*PROBLEM TO SOLVE*.
Only the lines of the data holding the string "Left" need to be returned.

*DATA EXTRACTS*.
*-*-*
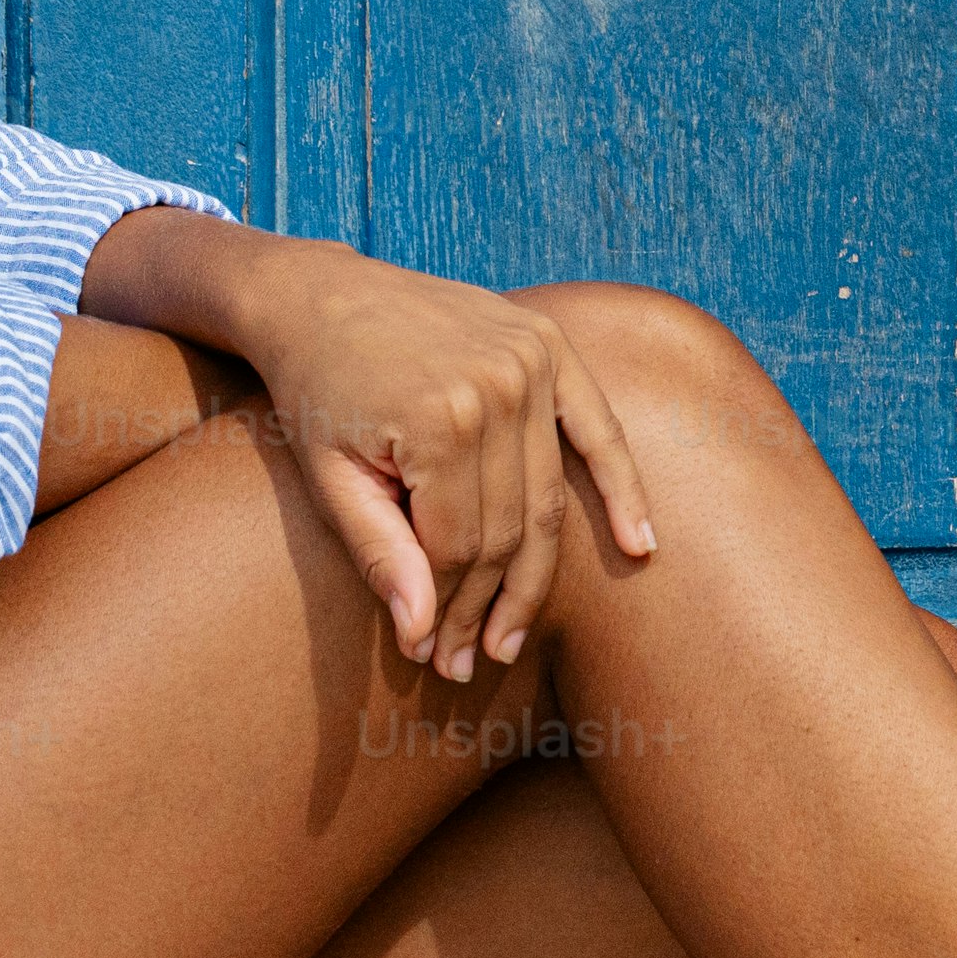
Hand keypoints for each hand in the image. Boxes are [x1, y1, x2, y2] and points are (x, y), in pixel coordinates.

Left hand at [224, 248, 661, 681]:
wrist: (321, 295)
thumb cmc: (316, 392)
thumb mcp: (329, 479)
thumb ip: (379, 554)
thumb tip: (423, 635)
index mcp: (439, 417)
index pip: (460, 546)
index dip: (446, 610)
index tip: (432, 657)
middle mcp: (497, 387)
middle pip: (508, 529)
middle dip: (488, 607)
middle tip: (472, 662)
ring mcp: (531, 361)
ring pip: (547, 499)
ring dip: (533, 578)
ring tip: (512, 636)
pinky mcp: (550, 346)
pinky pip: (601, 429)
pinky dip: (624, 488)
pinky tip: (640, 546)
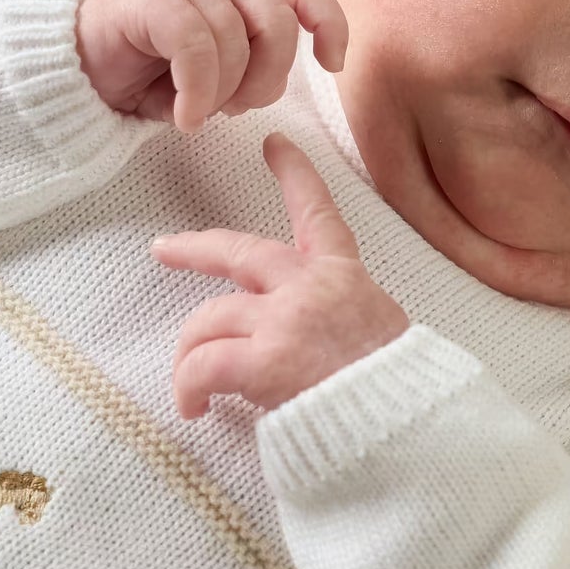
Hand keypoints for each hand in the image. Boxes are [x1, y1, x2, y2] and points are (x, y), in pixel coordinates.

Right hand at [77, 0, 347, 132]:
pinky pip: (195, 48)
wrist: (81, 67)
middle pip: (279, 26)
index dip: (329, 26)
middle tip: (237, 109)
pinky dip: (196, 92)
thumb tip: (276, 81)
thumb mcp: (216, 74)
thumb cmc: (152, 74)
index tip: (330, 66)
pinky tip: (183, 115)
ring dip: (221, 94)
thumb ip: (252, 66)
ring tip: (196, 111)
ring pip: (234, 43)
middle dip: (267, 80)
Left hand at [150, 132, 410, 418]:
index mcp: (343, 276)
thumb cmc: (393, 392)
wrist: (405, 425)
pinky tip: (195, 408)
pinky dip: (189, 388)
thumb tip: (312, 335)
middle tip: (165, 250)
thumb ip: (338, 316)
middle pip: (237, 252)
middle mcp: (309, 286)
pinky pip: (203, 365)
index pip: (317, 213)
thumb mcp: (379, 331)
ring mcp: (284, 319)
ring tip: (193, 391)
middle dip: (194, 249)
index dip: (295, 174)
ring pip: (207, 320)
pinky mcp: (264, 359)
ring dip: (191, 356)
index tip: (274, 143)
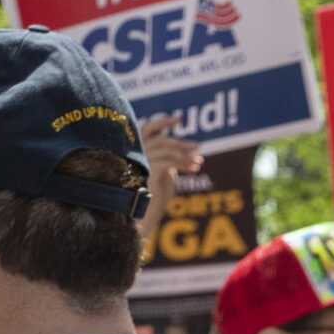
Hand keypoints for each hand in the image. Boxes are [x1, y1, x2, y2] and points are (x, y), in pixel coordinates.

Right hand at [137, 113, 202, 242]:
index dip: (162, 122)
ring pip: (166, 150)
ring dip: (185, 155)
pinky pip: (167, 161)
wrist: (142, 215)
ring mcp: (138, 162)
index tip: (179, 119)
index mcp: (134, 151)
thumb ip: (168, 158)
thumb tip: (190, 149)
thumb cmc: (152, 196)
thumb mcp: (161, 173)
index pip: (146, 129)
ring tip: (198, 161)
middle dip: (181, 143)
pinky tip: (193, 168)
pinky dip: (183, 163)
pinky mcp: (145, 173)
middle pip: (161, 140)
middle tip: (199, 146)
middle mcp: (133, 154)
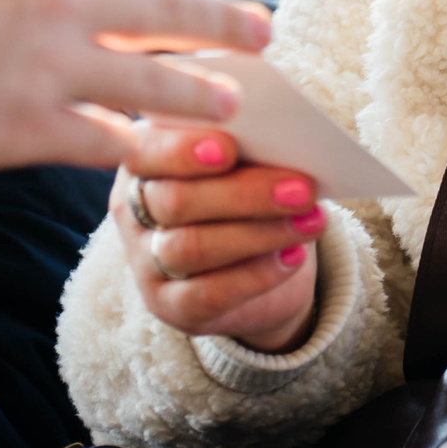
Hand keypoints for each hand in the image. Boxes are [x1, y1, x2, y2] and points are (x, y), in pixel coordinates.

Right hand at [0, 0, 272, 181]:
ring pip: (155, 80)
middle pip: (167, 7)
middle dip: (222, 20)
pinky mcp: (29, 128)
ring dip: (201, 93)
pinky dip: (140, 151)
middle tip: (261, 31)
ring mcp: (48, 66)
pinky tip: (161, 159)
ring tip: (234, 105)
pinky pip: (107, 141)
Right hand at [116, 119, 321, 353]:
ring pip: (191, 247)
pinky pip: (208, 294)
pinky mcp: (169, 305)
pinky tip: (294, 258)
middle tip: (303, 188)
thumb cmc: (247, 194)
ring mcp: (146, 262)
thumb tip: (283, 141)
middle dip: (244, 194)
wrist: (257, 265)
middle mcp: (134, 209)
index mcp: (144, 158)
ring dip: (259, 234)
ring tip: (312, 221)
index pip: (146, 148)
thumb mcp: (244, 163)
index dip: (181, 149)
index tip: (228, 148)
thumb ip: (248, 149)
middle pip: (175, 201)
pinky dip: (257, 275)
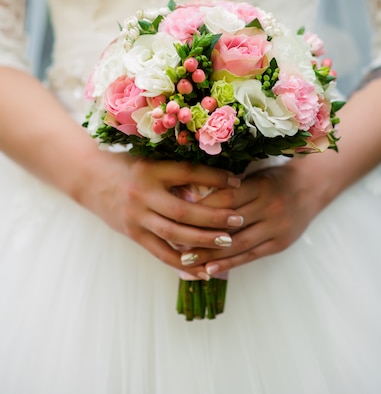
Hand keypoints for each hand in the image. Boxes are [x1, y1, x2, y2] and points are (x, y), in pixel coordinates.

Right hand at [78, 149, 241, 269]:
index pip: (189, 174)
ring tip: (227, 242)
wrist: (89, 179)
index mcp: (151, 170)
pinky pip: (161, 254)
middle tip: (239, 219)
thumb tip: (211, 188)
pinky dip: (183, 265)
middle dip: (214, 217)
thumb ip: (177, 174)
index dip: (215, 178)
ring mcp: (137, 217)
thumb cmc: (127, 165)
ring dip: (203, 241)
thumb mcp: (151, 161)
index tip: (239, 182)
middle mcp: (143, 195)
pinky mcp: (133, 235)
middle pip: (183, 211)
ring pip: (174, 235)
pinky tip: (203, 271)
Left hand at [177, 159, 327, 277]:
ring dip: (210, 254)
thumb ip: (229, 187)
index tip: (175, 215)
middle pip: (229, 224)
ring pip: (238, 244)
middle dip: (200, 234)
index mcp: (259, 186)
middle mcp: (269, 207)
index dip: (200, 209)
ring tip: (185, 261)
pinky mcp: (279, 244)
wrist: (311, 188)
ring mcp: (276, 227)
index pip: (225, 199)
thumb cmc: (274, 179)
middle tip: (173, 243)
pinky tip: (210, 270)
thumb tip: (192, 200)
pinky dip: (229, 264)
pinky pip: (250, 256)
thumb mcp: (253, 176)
*-*-*
*WRITTEN REPLY*.
Left hand at [224, 248, 661, 681]:
Left hand at [150, 132, 410, 418]:
Left hand at [177, 159, 327, 277]:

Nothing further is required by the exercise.